At the 64th Primetime Emmy Awards, The Big Bang Theory was nominated for Outstanding Comedy Series, but Modern Family on ABC won. The show was also nominated for Outstanding Technical Direction, Camerawork, Video Control for a Series and Outstanding Multi-Camera Picture Editing For A Comedy Series. 

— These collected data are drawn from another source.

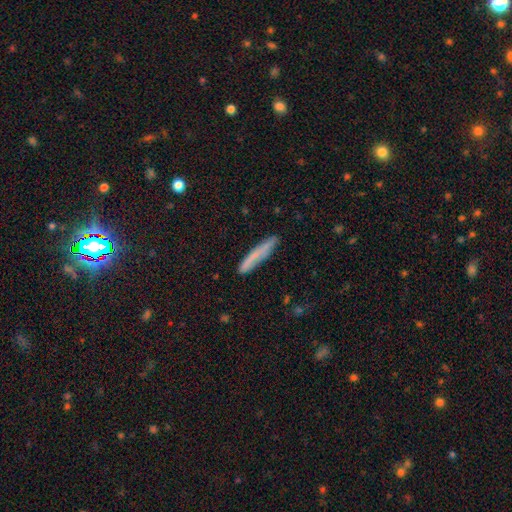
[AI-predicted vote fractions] smooth 70%, featured or disk 22%, star or artifact 8%. Down the decision tree: how rounded — cigar-shaped (93%); merging — none (81%).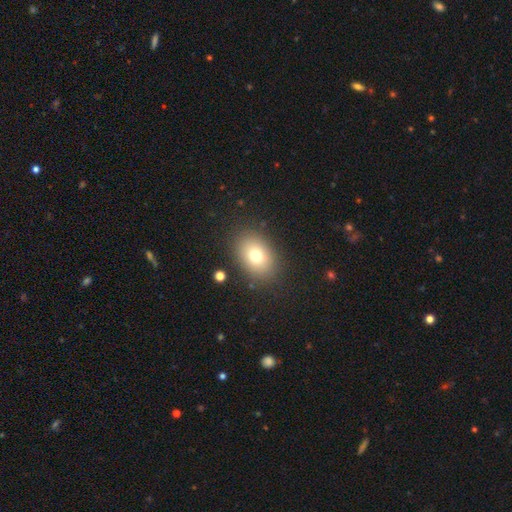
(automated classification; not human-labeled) The model was most divided on "how rounded": in between: 74%, round: 25%, cigar-shaped: 1%. More confident: merging — none (85%); smooth or featured — smooth (76%).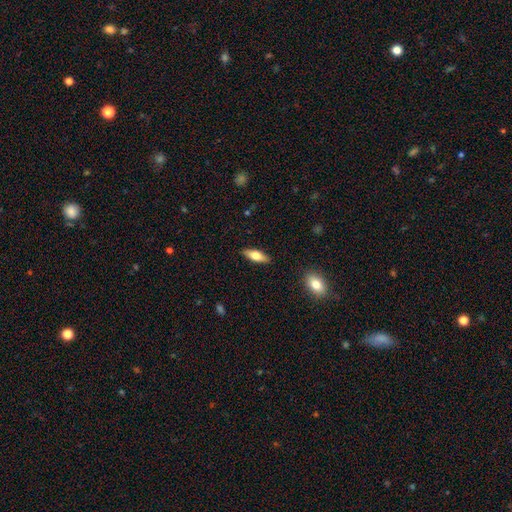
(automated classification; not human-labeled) Overall: smooth (63%; featured or disk 31%). How rounded: in between (63%; cigar-shaped 35%). Merging: none (89%).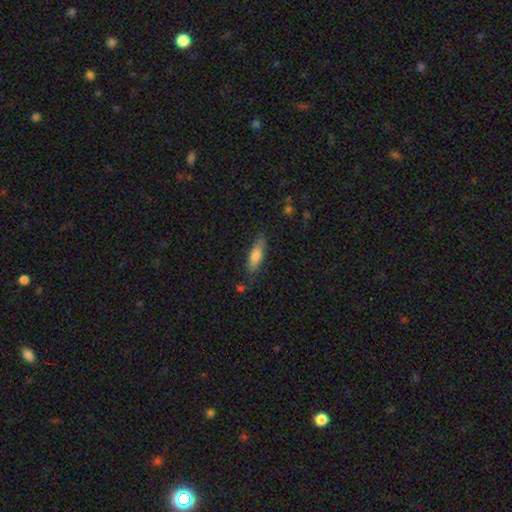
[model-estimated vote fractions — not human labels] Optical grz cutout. It shows a smooth galaxy with no disk features (76%) that is in between round and cigar-shaped (55%). Merging: none (74%).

Jim Parsons (Sheldon Cooper) was nominated for Outstanding Lead Actor in a Comedy Series for "The Werewolf Transformation", but lost out to Jon Cryer. Mayim Bialik (Amy Farrah Fowler) was nominated for Outstanding Supporting Actress in a Comedy Series for "The Shiny Trinket Maneuver", but lost out to Julie Bowen.

Overview
Penny regrets her sleeping with Raj and has become very good friends with Leonard, Leonard breaks up with Priya, Amy pushes Sheldon in their relationship eventually becoming boyfriend and girlfriend, Penny and the other women become a clique of their own, Howard prepares for his wedding and going into space to the International Space Station and Leonard asks Penny out as they begin "Leonard and Penny 2.0".

Cast

Main cast
 Johnny Galecki as Dr. Leonard Hofstadter
 Jim Parsons as Dr. Sheldon Cooper
 Kaley Cuoco as Penny
 Simon Helberg as Howard Wolowitz
 Kunal Nayyar as Dr. Rajesh "Raj" Koothrappali
 Mayim Bialik as Dr. Amy Farrah Fowler
 Melissa Rauch as Dr. Bernadette Rostenkowski

Special guest cast
 Brent Spiner as himself
 Leonard Nimoy as Spock (voice)

Recurring cast
 Christine Baranski as Dr. Beverly Hofstadter
 Aarti Mann as Priya Koothrappali,
 Brian George as Dr. V.M. Koothrappali
 Alice Amter as Mrs. Koothrappali
 Carol Ann Susi as Mrs. Wolowitz
 Wil Wheaton as himself
 Kevin Sussman as Stuart Bloom
 Laurie Metcalf as Mary Cooper
 John Ross Bowie as Dr. Barry Kripke
 Mike Massimino as himself
 Joshua Malina as President Siebert
 Vernee Watson as Althea
 Casey Sander as Mike Rostenkowski
 Pasha Lychnikoff as Dimitri Rezinov
 Stephen Hawking as himself

Guest cast
 Katie Leclerc as Emily
 Courtney Ford as Alice
 Blake Berris as Kevin
 Ashley Austin Morris as Laura
 Josh Brener as Dale
 Lance Barber as Jimmy Speckerman
 Jonathan Schmock as Jonathan
 Jim Turner as Reverend White
 Becky O'Donohue as Siri
 Lynn Phillip Seibel as Professor Rothman
 Peter Onorati as Angelo
 Chriselle Almeida as Lakshmi
 Robert Clotworthy as Dave Roeger (voice)
 Amy Tolsky as Joan

Production 
Several high-profile celebrities appear in the season. In "The Transporter Malfunction", actor Leonard Nimoy appears as a voice actor, playing an action-figure Spock that Sheldon imagines talking to him. In the following episode, "The Hawking Excitation", cosmologist Stephen Hawking appears as a guest star. Astronaut Mike Massimino appears in "The Friendship Contraction" and "The Countdown Reflection".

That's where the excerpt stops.